*** Dataset excerpts ***

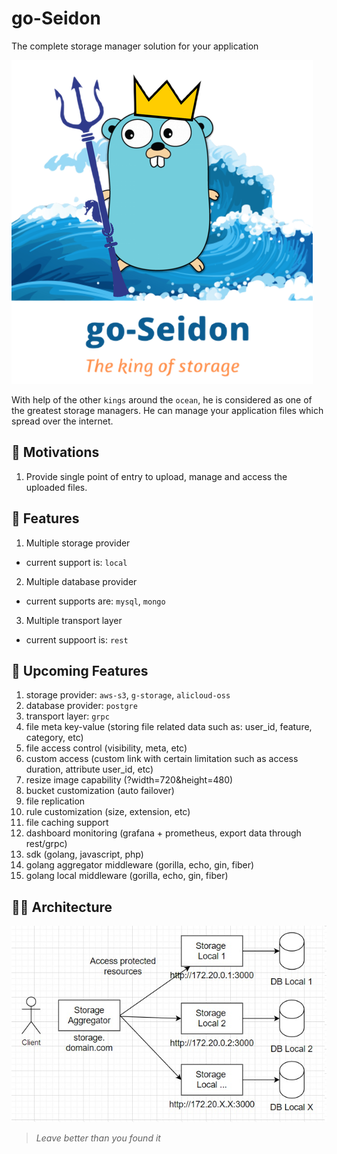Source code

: # go-Seidon
The complete storage manager solution for your application

![go-Seidon logo][goseidon-logo]

With help of the other `kings` around the `ocean`, he is considered as one of the greatest storage managers. 
He can manage your application files which spread over the internet.

## 🚀 Motivations
1. Provide single point of entry to upload, manage and access the uploaded files.

## 🦄 Features
1. Multiple storage provider
- current support is: `local`
2. Multiple database provider
- current supports are: `mysql`, `mongo`
3. Multiple transport layer
- current suppoort is: `rest`

## 🧐 Upcoming Features
1. storage provider: `aws-s3`, `g-storage`, `alicloud-oss`
2. database provider: `postgre`
3. transport layer: `grpc`
4. file meta key-value (storing file related data such as: user_id, feature, category, etc)
5. file access control (visibility, meta, etc)
6. custom access (custom link with certain limitation such as access duration, attribute user_id, etc)
7. resize image capability (?width=720&height=480)
8. bucket customization (auto failover)
9. file replication
10. rule customization (size, extension, etc)
11. file caching support
12. dashboard monitoring (grafana + prometheus, export data through rest/grpc)
13. sdk (golang, javascript, php)
15. golang aggregator middleware (gorilla, echo, gin, fiber)
16. golang local middleware (gorilla, echo, gin, fiber)

## 👷🏻 Architecture
![System Architecture][architecture-image]

> *Leave better than you found it*


[goseidon-logo]: https://github.com/go-seidon/.github/blob/master/asset/go-seidon.png?raw=true
[architecture-image]: https://github.com/go-seidon/.github/blob/master/asset/system-architecture.jpg?raw=true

*** End of Dataset excerpts ***

Your task
Return the text of every entry above word for word, leaving out the pictures.

The answer
Source code

: # go-Seidon
The complete storage manager solution for your application

![go-Seidon logo][goseidon-logo]

With help of the other `kings` around the `ocean`, he is considered as one of the greatest storage managers. 
He can manage your application files which spread over the internet.

## 🚀 Motivations
1. Provide single point of entry to upload, manage and access the uploaded files.

## 🦄 Features
1. Multiple storage provider
- current support is: `local`
2. Multiple database provider
- current supports are: `mysql`, `mongo`
3. Multiple transport layer
- current suppoort is: `rest`

## 🧐 Upcoming Features
1. storage provider: `aws-s3`, `g-storage`, `alicloud-oss`
2. database provider: `postgre`
3. transport layer: `grpc`
4. file meta key-value (storing file related data such as: user_id, feature, category, etc)
5. file access control (visibility, meta, etc)
6. custom access (custom link with certain limitation such as access duration, attribute user_id, etc)
7. resize image capability (?width=720&height=480)
8. bucket customization (auto failover)
9. file replication
10. rule customization (size, extension, etc)
11. file caching support
12. dashboard monitoring (grafana + prometheus, export data through rest/grpc)
13. sdk (golang, javascript, php)
15. golang aggregator middleware (gorilla, echo, gin, fiber)
16. golang local middleware (gorilla, echo, gin, fiber)

## 👷🏻 Architecture
![System Architecture][architecture-image]

> *Leave better than you found it*


[goseidon-logo]: https://github.com/go-seidon/.github/blob/master/asset/go-seidon.png?raw=true
[architecture-image]: https://github.com/go-seidon/.github/blob/master/asset/system-architecture.jpg?raw=true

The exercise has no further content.